Über die Antwort von Rosetta Nosbusch musste ich sehr lachen, denn auch mein zentraler Ort war viele Jahre die Küche und immer mit Fernseher. Inzwischen hat sich mein zentraler Ort etwas verlagert – mehr und mehr Zeit verbringe ich in meinem Arbeitszimmer, aber ich liebe meine Küche und ich würde sagen, alle wichtigen Themen werden noch immer in der Küche besprochen. Genau so bin auch ich groß geworden. Auf dem Küchenhocker sitzend habe ich meiner Mutter beim Kochen zugesehen und dabei wurden alle wichtigen und unwichtigen Themen des Lebens besprochen und ganz nebenbei habe ich wunderbar Kochen gelernt. In diesem Blog gibt es aus diesem Grund meine Küchenhocker Reportagen. Wenn niemand mit mir in der Küche ist, leistet mir mein Fernseher Gesellschaft. Auch wenn es zunehmend schwieriger wird, alle Familienangehörigen zeitgleich an einen Tisch zu bekommen, versuchen wir immer mindestens einmal am Tag gemeinsam – meist abends – zu essen. Dafür wird gekocht und dieses Ritual liebt nicht nur meine Tochter, sondern auch mein Sohn.
Ich hoffe, dass – egal wie sehr sich unser traditionelles Mutter-Bild verändern mag – diese wunderbaren Traditionen bleiben und wertgeschätzt werden. Denn was ist ein Zuhause, wenn es niemand pflegt? Egal wer, Mann oder Frau, aber die Entwicklung dahin, dass alle nur noch arbeiten und abends Fastfood in die Mikrowelle schieben oder den Lieferservice anrufen, finde ich zutiefst traurig. Ich saß kürzlich als Jurymitglied bei einem Dreh für eine Kochsendung mit vielen Köchen zusammen, die unter anderem Kochkurse geben. Sie sind erschüttert wie wenig, bis gar nichts junge Menschen vom Kochen wissen. Über die Fähigkeit ein Spiegelei zu braten, geht dies meist nicht hinaus und auch die meisten Gemüsesorten werden nicht mehr gekannt.
Ein Zuhause, das duftet und Rituale die die Seele wärmen
Und wonach duftet mein Zuhause? Immer nach wunderbarem Essen, denn meine Mutter ist die beste Köchin der Welt, die tollste Mama die Welt und wenn ich könnte würde ich immer noch jeden Tag mindestens einmal auf dem Küchenhocker in der Küche meiner Eltern sitzen und schöne Gespräche führen. Bald wieder ;-)!

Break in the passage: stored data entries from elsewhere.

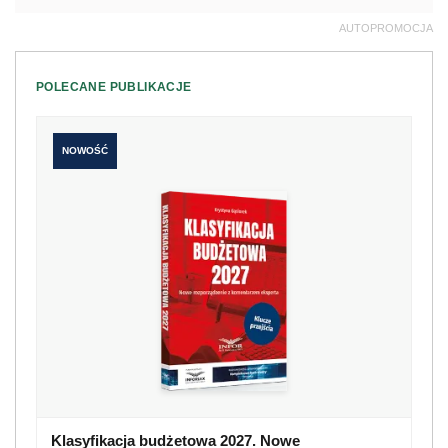
Klasyfikacja budżetowa 2027. Nowe
rozporządzenie z komentarzem eksperta
198 zł
Kup teraz
249 zł
NOWOŚĆ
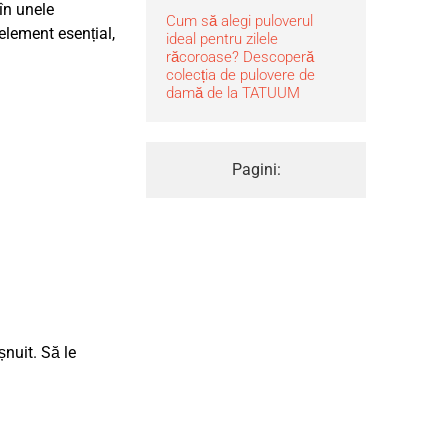
în unele
Cum să alegi puloverul
element esențial,
ideal pentru zilele
răcoroase? Descoperă
colecția de pulovere de
damă de la TATUUM
Pagini:
șnuit. Să le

Viel Spaß beim selber Lesen und / oder Verschenken an die liebe Mama 😉
Kleiner Nachtrag zu den Macherinnen des Buches – ein gutes Team:
Die Autorin
Stefanie von Wietersheim studierte in Passau und Tours Kulturwirtschaft und arbeitete nach einem Zeitungsvolontariat als freie Autorin in München, Paris und Toulouse. Die Journalistin reist für Zeitschriften und Buchprojekte, u.a. für „Frauen und ihre Refugien“, „Vom Glück mit Büchern zu leben“ (beide erschienen im Callwey Verlag), durch Europa, und schreibt über Interieurs, Design, Gärten und Mode. Sie lebt mit ihrer Familie auf dem Land in Niedersachsen
Die Fotografin
Claudia von Boch ist als freie Fotografin für Buchprojekte („Frauen und ihre Refugien“, „Vom Glück mit Büchern zu leben“) und Magazine tätig. Sie fotografiert Gärten, Interiors und Reiseberichte. Mit ihrer Tochter lebt sie bei Frankfurt am Main.